▸ **Selected passage**
= = =
Cosmopolitan instrument enters national heritage: A historical perspective on the origins of Finnish accordion music
A century and a bit ago, it would have been difficult to find anything connecting the accordion and Finnish culture. While small diatonic accordions were quite common, particularly among less affluent people, folk music scholars did not record the music of accordion players and were very careful about not equating them with kantele players and fiddlers, who had been elevated to national folklore demigods. When the modern chromatic five-row accordion arrived on the scene, it was an outlier, an ambassador of urban jazz culture. No national significance was seen here either.
Nevertheless, by the middle of the 20th century at the latest, the accordion had morphed into an indisputably Finnish national instrument. The aforementioned small accordions had become old enough and the music played on them archaic enough to be acceptable as actual valuable folklore. However, the crucial turn in domesticating the accordion came in the 1930s. This was when the accordion was adopted as one of the core instruments in Finnish dance music and schlagers.
= = =
▸ **Entries supplied**
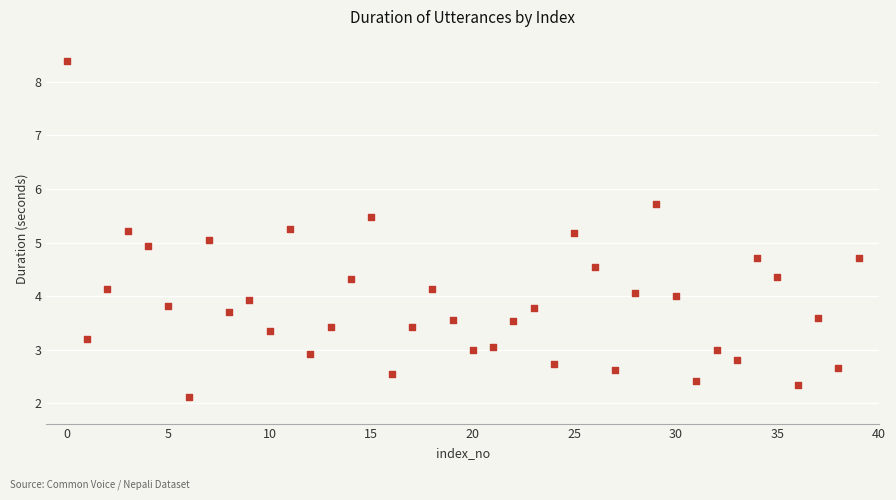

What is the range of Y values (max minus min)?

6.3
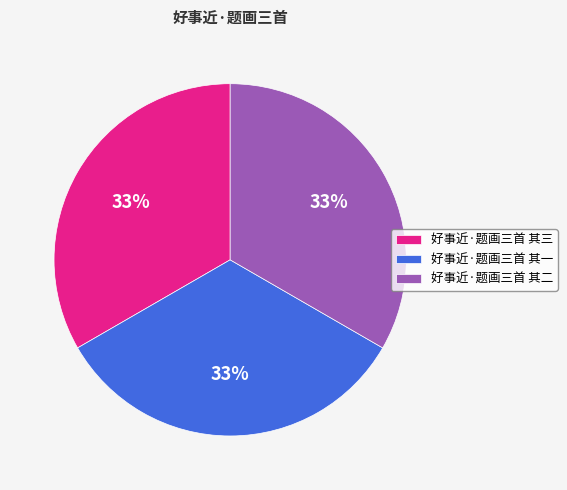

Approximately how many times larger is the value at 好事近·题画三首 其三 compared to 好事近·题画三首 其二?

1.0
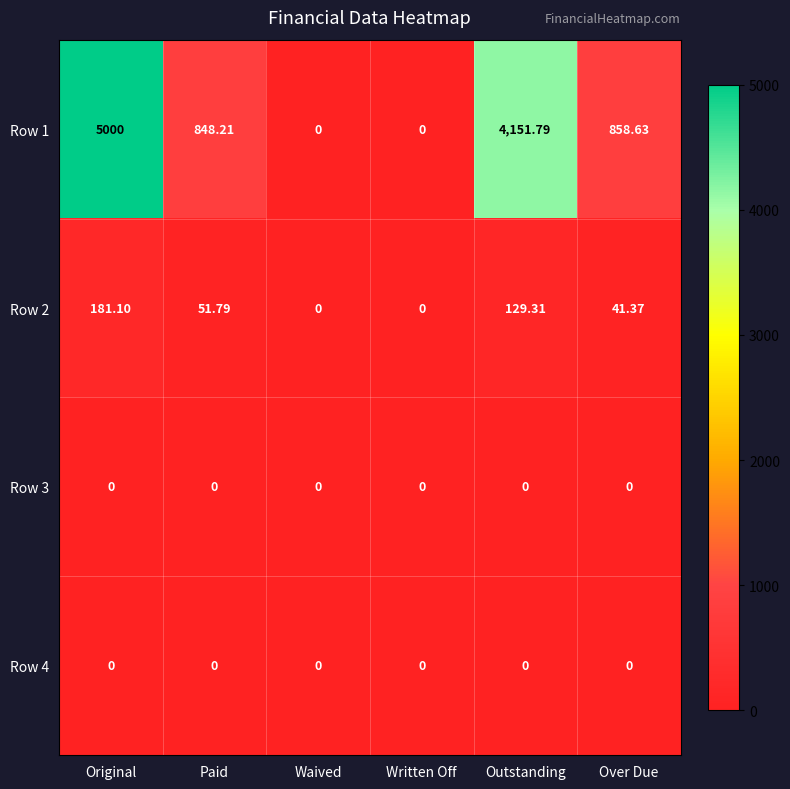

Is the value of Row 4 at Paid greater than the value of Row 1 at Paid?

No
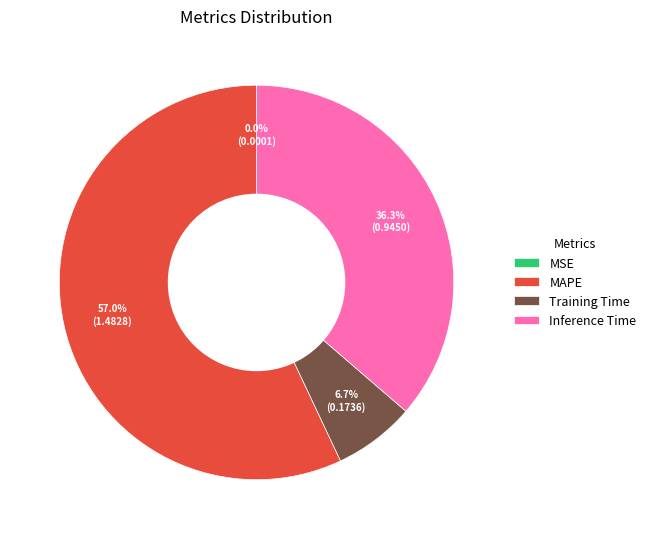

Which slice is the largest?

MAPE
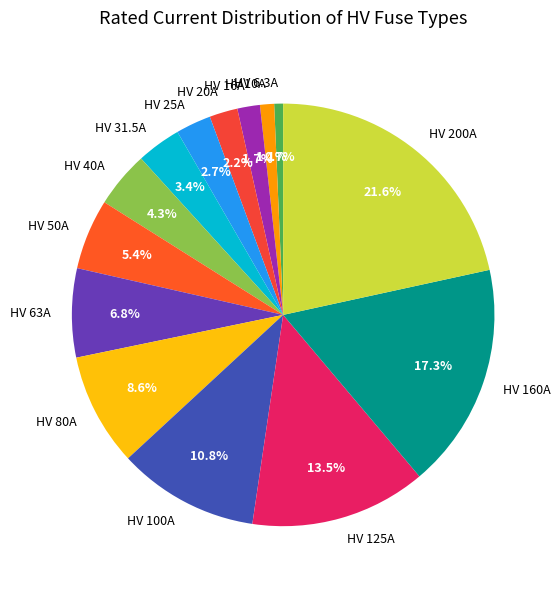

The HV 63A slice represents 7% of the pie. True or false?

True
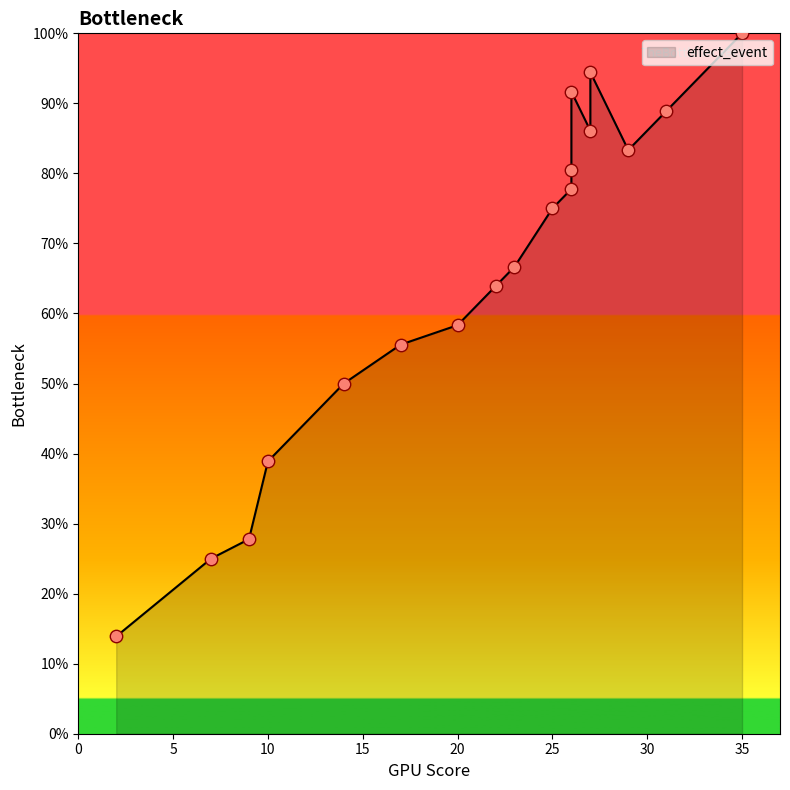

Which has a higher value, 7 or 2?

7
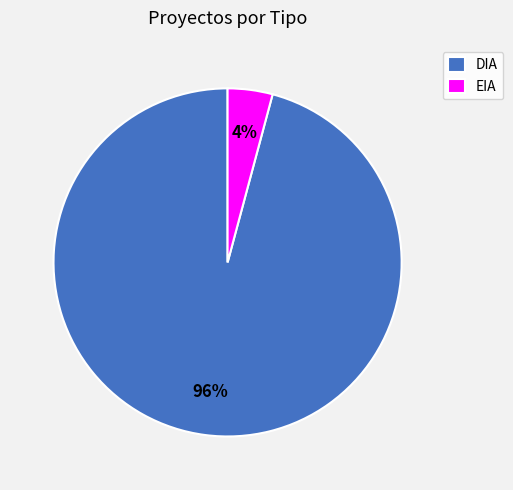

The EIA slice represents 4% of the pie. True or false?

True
= = =
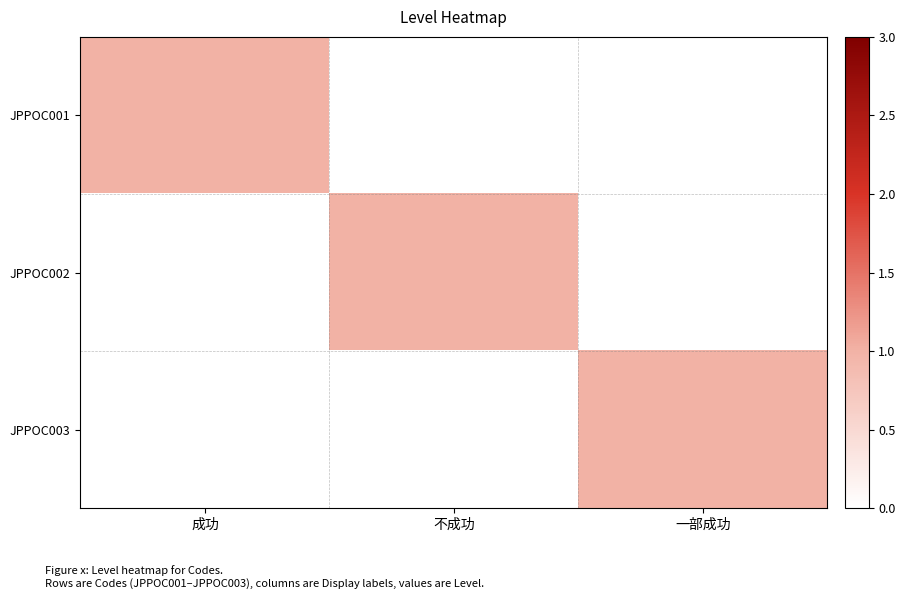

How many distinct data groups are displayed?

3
= = =
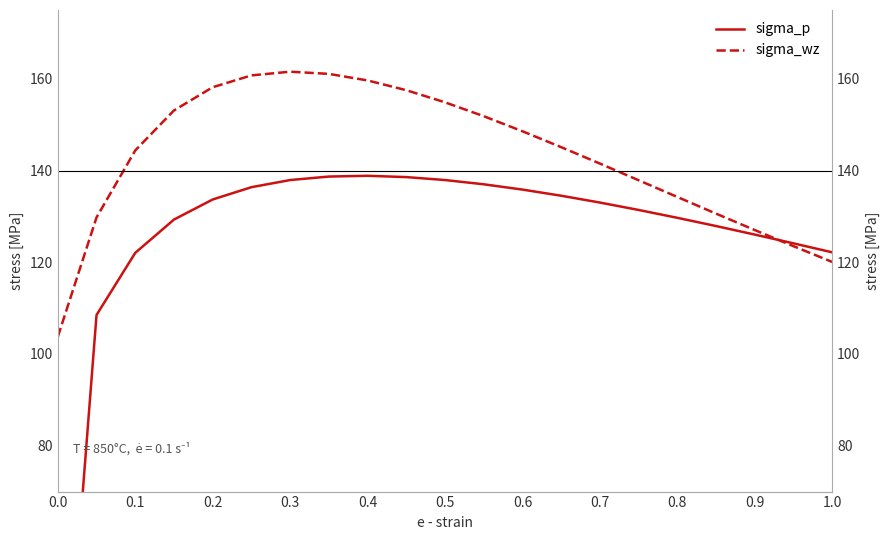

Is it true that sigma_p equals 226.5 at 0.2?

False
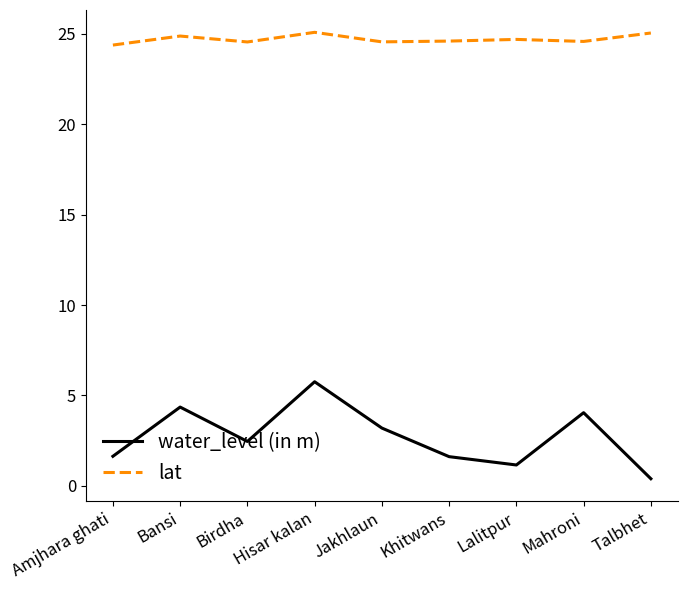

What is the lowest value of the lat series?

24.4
= = =
▸ **Exercise set**
(1) List every musical genre or style named in the passage on the origins of Finnish accordion music.
(2) According to the passage on Finnish accordion music, in which decade did the crucial turn in domesticating the accordion come?
(3) Pick up the passage on the origins of Finnish accordion music after its final sentence and carry it forward.

▸ **Task-by-task answers**
(1) folk music, urban jazz, Finnish dance music, schlagers

(2) The 1930s.

(3)
This latterly national adoption almost completely obscures the early history of the accordion from the Finnish perspective. In the context of the 19th century, small diatonic accordions were conspicuously cosmopolitan instruments. Industrial production had made them so affordable that huge numbers were sold each year around Europe and indeed around the world. The popularity of the accordion neither knew nor recognised national boundaries.
The accordion as an invention
In the 19th century, new musical instruments were invented and developed like never before. Metal-framed pianos, valved brass instruments, saxophones, steel-stringed mandolins and balalaikas became popular and expanded the sound universe of music-making literally on a global scale. Small button accordions were one such innovation; these became fashionable among the urban bourgeoisie as early as in the 1840s.
This fashion was short-lived, though, as the accordion was unable to displace that undisputed status symbol of the middle-class salon, the piano. Lower social classes, however, embraced the instrument, as it was portable and durable and capable of being played at fairs, dances and other social occasions. Inevitably, the accordion became a folk instrument.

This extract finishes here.